◆ Source document:

"""

Elizabeth looked at me with an expression that said: You’re crazy! Her mouth held a thousand questions, but all that came out was, “Why?”
I was in my last semester of nursing school and was planning to spend the next year serving in the Philippines with AFM. Elizabeth, the nurse I had been assigned to work with during clinicals at the hospital that day, had just asked what my plans were after graduation and was visibly shocked at my response. I smiled at her reaction and simply explained that there was a need in the area where I would be going, and I wanted to help people. She brushed off her shock, and we continued about our day, but something from that moment stayed with me.
The motivation to be a missionary is not easily understood, and to people like Elizabeth, it may seem to be insanity. Why would someone like me, on the verge of a promising new career, with all the places I could go, my whole life in front of me, go to the mission field?
Looking back at the answer I gave Elizabeth, true as it was, I see that it lacked expressing the full depths of my desire to be a missionary. Yes, I want to help people. Yes, I want to touch the suffering and hurting in this life and offer what I can. But what I want the most is for Jesus to come and end all suffering. Therefore, as a missionary, I aim to reach all I can with the good news of heaven to prepare them for His return.

"""

◆ Stored data entries:
"""

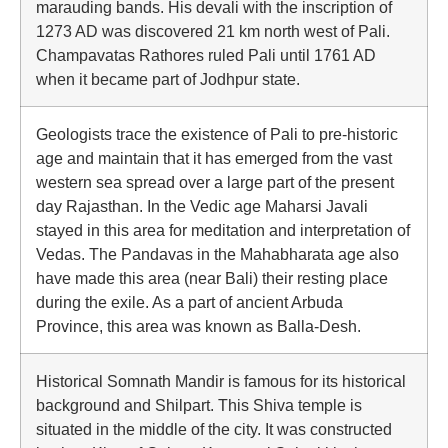
marauding bands. His devali with the inscription of
1273 AD was discovered 21 km north west of Pali.
Champavatas Rathores ruled Pali until 1761 AD
when it became part of Jodhpur state.
Geologists trace the existence of Pali to pre-historic
age and maintain that it has emerged from the vast
western sea spread over a large part of the present
day Rajasthan. In the Vedic age Maharsi Javali
stayed in this area for meditation and interpretation of
Vedas. The Pandavas in the Mahabharata age also
have made this area (near Bali) their resting place
during the exile. As a part of ancient Arbuda
Province, this area was known as Balla-Desh.
Historical Somnath Mandir is famous for its historical
background and Shilpart. This Shiva temple is
situated in the middle of the city. It was constructed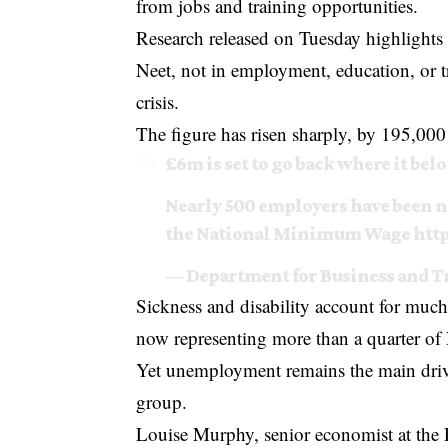
from jobs and training opportunities.
Research released on Tuesday highlights
Neet, not in employment, education, or tr
crisis.
The figure has risen sharply, by 195,000 
£6m is set to go back where it bel
Nearly 500 employers have been na
the National Minimum Wage
http
— Department for Business and 
Sickness and disability account for much
now representing more than a quarter of 
Yet unemployment remains the main driv
group.
Louise Murphy, senior economist at the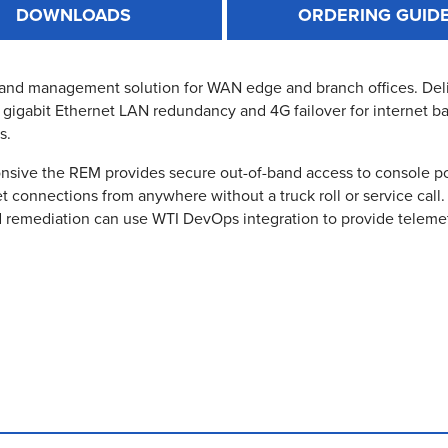
DOWNLOADS
ORDERING GUID
d management solution for WAN edge and branch offices. Deliver
l gigabit Ethernet LAN redundancy and 4G failover for internet b
s.
ive the REM provides secure out-of-band access to console por
t connections from anywhere without a truck roll or service call. 
 remediation can use WTI DevOps integration to provide telemet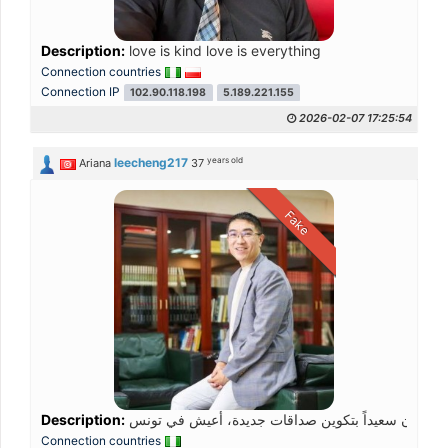
Description:
love is kind love is everything
Connection countries
Connection IP
102.90.118.198
5.189.221.155
2026-02-07 17:25:54
years old
leecheng217
Ariana
37
Fake
Description:
Connection countries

"""

◆ Required work:
[A] Answer these questions about the essay, one line each:
(i) What single word did Elizabeth say aloud in reply?
(ii) In what country was the writer planning to serve for the next year?
(iii) According to the last paragraph, what does the writer want most?
[B] Rewrite everything in the essay from "I was in my" down to "stayed with me.", with "hospital" changed to "clinic".
[C] In the essay's final paragraph, list each thing the writer says they want.

◆ Answers for each item:
[A]
(i) "Why?"
(ii) The Philippines
(iii) For Jesus to come and end all suffering

[B]
I was in my last semester of nursing school and was planning to spend the next year serving in the Philippines with AFM. Elizabeth, the nurse I had been assigned to work with during clinicals at the clinic that day, had just asked what my plans were after graduation and was visibly shocked at my response. I smiled at her reaction and simply explained that there was a need in the area where I would be going, and I wanted to help people. She brushed off her shock, and we continued about our day, but something from that moment stayed with me.

[C]
To help people
To touch the suffering and hurting in this life and offer what they can
For Jesus to come and end all suffering